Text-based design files
<<<<
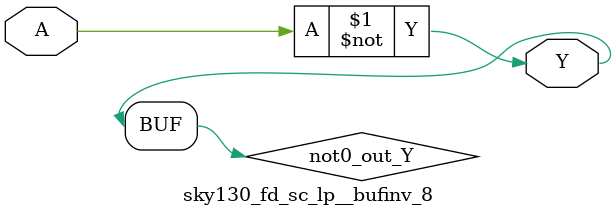
<source format=v>
/*
 * Copyright 2020 The SkyWater PDK Authors
 *
 * Licensed under the Apache License, Version 2.0 (the "License");
 * you may not use this file except in compliance with the License.
 * You may obtain a copy of the License at
 *
 *     https://www.apache.org/licenses/LICENSE-2.0
 *
 * Unless required by applicable law or agreed to in writing, software
 * distributed under the License is distributed on an "AS IS" BASIS,
 * WITHOUT WARRANTIES OR CONDITIONS OF ANY KIND, either express or implied.
 * See the License for the specific language governing permissions and
 * limitations under the License.
 *
 * SPDX-License-Identifier: Apache-2.0
*/


`ifndef SKY130_FD_SC_LP__BUFINV_8_FUNCTIONAL_V
`define SKY130_FD_SC_LP__BUFINV_8_FUNCTIONAL_V

/**
 * bufinv: Buffer followed by inverter.
 *
 * Verilog simulation functional model.
 */

`timescale 1ns / 1ps
`default_nettype none

`celldefine
module sky130_fd_sc_lp__bufinv_8 (
    Y,
    A
);

    // Module ports
    output Y;
    input  A;

    // Local signals
    wire not0_out_Y;

    //  Name  Output      Other arguments
    not not0 (not0_out_Y, A              );
    buf buf0 (Y         , not0_out_Y     );

endmodule
`endcelldefine

`default_nettype wire
`endif  // SKY130_FD_SC_LP__BUFINV_8_FUNCTIONAL_V

</source>
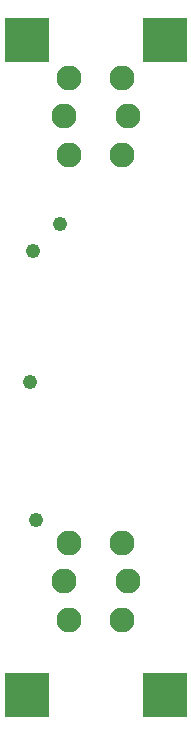
<source format=gbs>
G04 Layer_Color=16711935*
%FSAX24Y24*%
%MOIN*%
G70*
G01*
G75*
%ADD22C,0.0830*%
%ADD23R,0.1480X0.1480*%
%ADD24C,0.0480*%
D22*
X012614Y013720D02*
D03*
Y016280D02*
D03*
X014384D02*
D03*
Y013720D02*
D03*
X014563Y015000D02*
D03*
X012437D02*
D03*
X012614Y029220D02*
D03*
Y031780D02*
D03*
X014384D02*
D03*
Y029220D02*
D03*
X014563Y030500D02*
D03*
X012437D02*
D03*
D23*
X011200Y011200D02*
D03*
X015800D02*
D03*
Y033050D02*
D03*
X011200D02*
D03*
D24*
X011500Y017050D02*
D03*
X011300Y021650D02*
D03*
X011400Y026000D02*
D03*
X012300Y026900D02*
D03*
M02*

</source>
>>>>
Aim of the exercise:
The lines wanted are those from the one with "express or implied." to the end of the entries above, repeated exactly, both ends included. Leave out the pictures.

Exercise output:
 * WITHOUT WARRANTIES OR CONDITIONS OF ANY KIND, either express or implied.
 * See the License for the specific language governing permissions and
 * limitations under the License.
 *
 * SPDX-License-Identifier: Apache-2.0
*/


`ifndef SKY130_FD_SC_LP__BUFINV_8_FUNCTIONAL_V
`define SKY130_FD_SC_LP__BUFINV_8_FUNCTIONAL_V

/**
 * bufinv: Buffer followed by inverter.
 *
 * Verilog simulation functional model.
 */

`timescale 1ns / 1ps
`default_nettype none

`celldefine
module sky130_fd_sc_lp__bufinv_8 (
    Y,
    A
);

    // Module ports
    output Y;
    input  A;

    // Local signals
    wire not0_out_Y;

    //  Name  Output      Other arguments
    not not0 (not0_out_Y, A              );
    buf buf0 (Y         , not0_out_Y     );

endmodule
`endcelldefine

`default_nettype wire
`endif  // SKY130_FD_SC_LP__BUFINV_8_FUNCTIONAL_V

</source>
<source format=gbs>
G04 Layer_Color=16711935*
%FSAX24Y24*%
%MOIN*%
G70*
G01*
G75*
%ADD22C,0.0830*%
%ADD23R,0.1480X0.1480*%
%ADD24C,0.0480*%
D22*
X012614Y013720D02*
D03*
Y016280D02*
D03*
X014384D02*
D03*
Y013720D02*
D03*
X014563Y015000D02*
D03*
X012437D02*
D03*
X012614Y029220D02*
D03*
Y031780D02*
D03*
X014384D02*
D03*
Y029220D02*
D03*
X014563Y030500D02*
D03*
X012437D02*
D03*
D23*
X011200Y011200D02*
D03*
X015800D02*
D03*
Y033050D02*
D03*
X011200D02*
D03*
D24*
X011500Y017050D02*
D03*
X011300Y021650D02*
D03*
X011400Y026000D02*
D03*
X012300Y026900D02*
D03*
M02*

</source>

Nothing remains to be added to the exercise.